Data Scientists usually write code in notebooks, that are an excellent interactive environment for the experimental work that is creating a machine learning model but are not usually deployed to production. In fact, code is typically converted to structured, well-tested and robust modules, and any change to the code-base requires some development time before being integrated into the production pipeline. In this setting, testing your code is fundamental to minimize disruptions and deploy new features in a more stable manner. The first level of tests of any software are usually unit-tests, that are tests designed to check that a single piece of code is working correctly and produces the desired results. These tests are usually automatically executed and are well known by software developers, but not by Data Scientists.

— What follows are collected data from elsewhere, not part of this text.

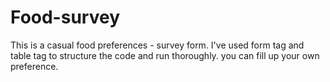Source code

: # Food-survey
This is a casual food preferences - survey form.
I've used form tag and table tag to structure the code and run thoroughly. you can fill up your own preference.

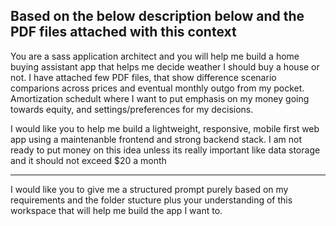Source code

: ## Based on the below description below and the PDF files attached with this context

You are a sass application architect and you will help me build a home buying assistant app that helps me decide weather I should buy a house or not. I have attached few PDF files, that show difference scenario comparions across prices and eventual monthly outgo from my pocket. Amortization schedult where I want to put emphasis on my money going towards equity, and settings/preferences for my decisions.

I would like you to help me build a lightweight, responsive, mobile first web app using a maintenanble frontend and strong backend stack. I am not ready to put money on this idea unless its really important like data storage and it should not exceed $20 a month

---

I would like you to give me a structured prompt purely based on my requirements and the folder stucture plus your understanding of this workspace that will help me build the app I want to.
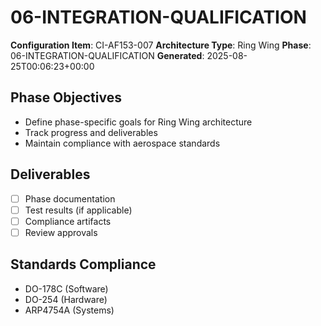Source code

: # 06-INTEGRATION-QUALIFICATION

**Configuration Item**: CI-AF153-007
**Architecture Type**: Ring Wing
**Phase**: 06-INTEGRATION-QUALIFICATION
**Generated**: 2025-08-25T00:06:23+00:00

## Phase Objectives
- Define phase-specific goals for Ring Wing architecture
- Track progress and deliverables
- Maintain compliance with aerospace standards

## Deliverables
- [ ] Phase documentation
- [ ] Test results (if applicable)
- [ ] Compliance artifacts
- [ ] Review approvals

## Standards Compliance
- DO-178C (Software)
- DO-254 (Hardware)
- ARP4754A (Systems)
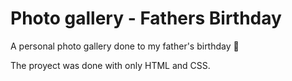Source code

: # Photo gallery - Fathers Birthday
A personal photo gallery done to my father's birthday 🎁

The proyect was done with only HTML and CSS.
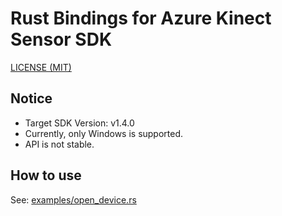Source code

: Rust Bindings for Azure Kinect Sensor SDK
=====

[LICENSE (MIT)](LICENSE)

## Notice

* Target SDK Version: v1.4.0
* Currently, only Windows is supported.
* API is not stable.

## How to use

See: [examples/open_device.rs](azure-kinect/examples/open_device.rs)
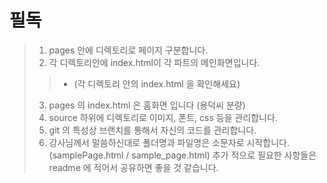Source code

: # 필독
> 1. pages 안에 디렉토리로 페이지 구분합니다.
> 2. 각 디렉토리안에 index.html이 각 파트의 메인화면입니다.
>> * (각 디렉토리 안의 index.html 을 확인해세요)
> 3. pages 의 index.html 은 홈화면 입니다 (용덕씨 분량)
> 4. source 하위에 디렉토리로 이미지, 폰트, css 등을 관리합니다.
> 5. git 의 특성상 브랜치를 통해서 자신의 코드를 관리합니다.
> 6. 강사님께서 말씀하신대로 폴더명과 파일명은 소문자로 시작합니다.(samplePage.html  / sample_page.html)
> 추가 적으로 필요한 사항들은 readme 에 적어서 공유하면 좋을 것 같습니다.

In this talk, we will present guidelines on how a Data Scientist can use PyTest to develop unit-tests for their code, focusing on a standard machine learning pipeline structure (preprocessing, feature engineering, training, predicting). We will start from how to structure the code in the experimental phase to quickly convert notebooks into structured modules. We will go into details of what are the general steps of a unit tests, and we will investigate the most common scenarios for a test in a data science pipeline.

TagsMachine-Learning, Test Driven Development (TDD)
participant photo

Alessandro Garavaglia

My name is Alessandro Garavaglia. I have a Ph.D. in Applied Mathematics from Eindhoven University of Technology, with a dissertation about stochastic models for complex networks. I worked in consulting both as a Data Scientist and as Cloud Developer, with a focus on DevOps and MLOps development. I jcurrently work as a Senior Machine Learning Engineer, as well as architect and administrator of a Data Science Platform.